Directing the expression of a green fluorescent protein transgene in differentiated osteoblasts: comparison between rat type I collagen and rat osteocalcin promoters

The osteocalcin (OC) and a 2.3 kb fragment of the collagen promoter (Col2.3) have been used to restrict transgenic expression of a variety of proteins to bone. Transgenic mice carrying a green fluorescent protein (GFP) gene driven by each promoter were generated. Strong GFP expression was detected in OC-GFP mice in a few osteoblastic cells lining the endosteal bone surface and in scattered osteocytes within the bone matrix in long bones from 1-day-old to 6-month-old transgenic animals.

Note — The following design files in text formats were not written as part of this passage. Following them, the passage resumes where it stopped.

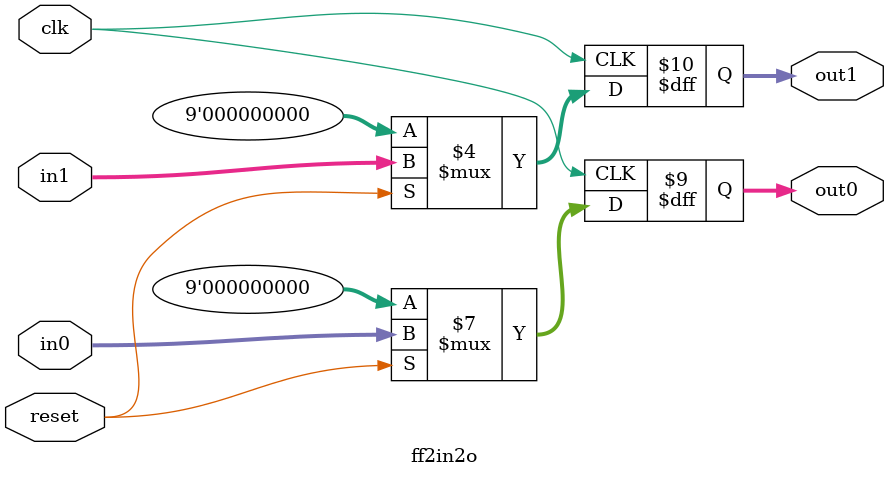
<source format=v>


  module ff2in2o(
      input clk,
      input reset,
      // Inputs, are 2
      input wire [8:0] in0,
      input wire [8:0] in1,
      // Outputs, are 2
      output reg [8:0] out0,
      output reg [8:0] out1
  );
  // Each positive edge of the clock make these changes
  always @(posedge clk)
  //If this happens on a positive edge of the clock, make the following changes for the next clock edge
  begin
    // Reset synchronous
    if (reset == 0) // If reset in LOW nonblobking assing zero
    begin
      out0 <= 0;
      out1 <= 0;
    end // end if
    else begin // reset  == 1
      out0 <= in0;
      out1 <= in1;
    end // end else
  end // end always posedge clk

endmodule

// Local Variables:
// verilog-library-directories:("."):
// End:

</source>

Similar findings were noted in the forming tooth in which only individual odontoblasts expressed GFP without detectable expression from the dental pulp. This limited pattern of OC-GFP-positive cells contrasts with the uniform expression in the Col2.3GFP mice in which large proportion of osteoblasts, odontoblasts, and osteocytes strongly expressed the transgene. To assess transgene expression during in vitro differentiation, marrow stromal cell and neonatal calvarial osteoblast cultures were analyzed. The activity of both transgenes was restricted to mineralized nodules but the number of positive cells was lower in the OC-GFP-derived cultures. The different temporal and spatial pattern of each transgene in vivo and in vitro reveals potential advantages and disadvantages of these two transgene models.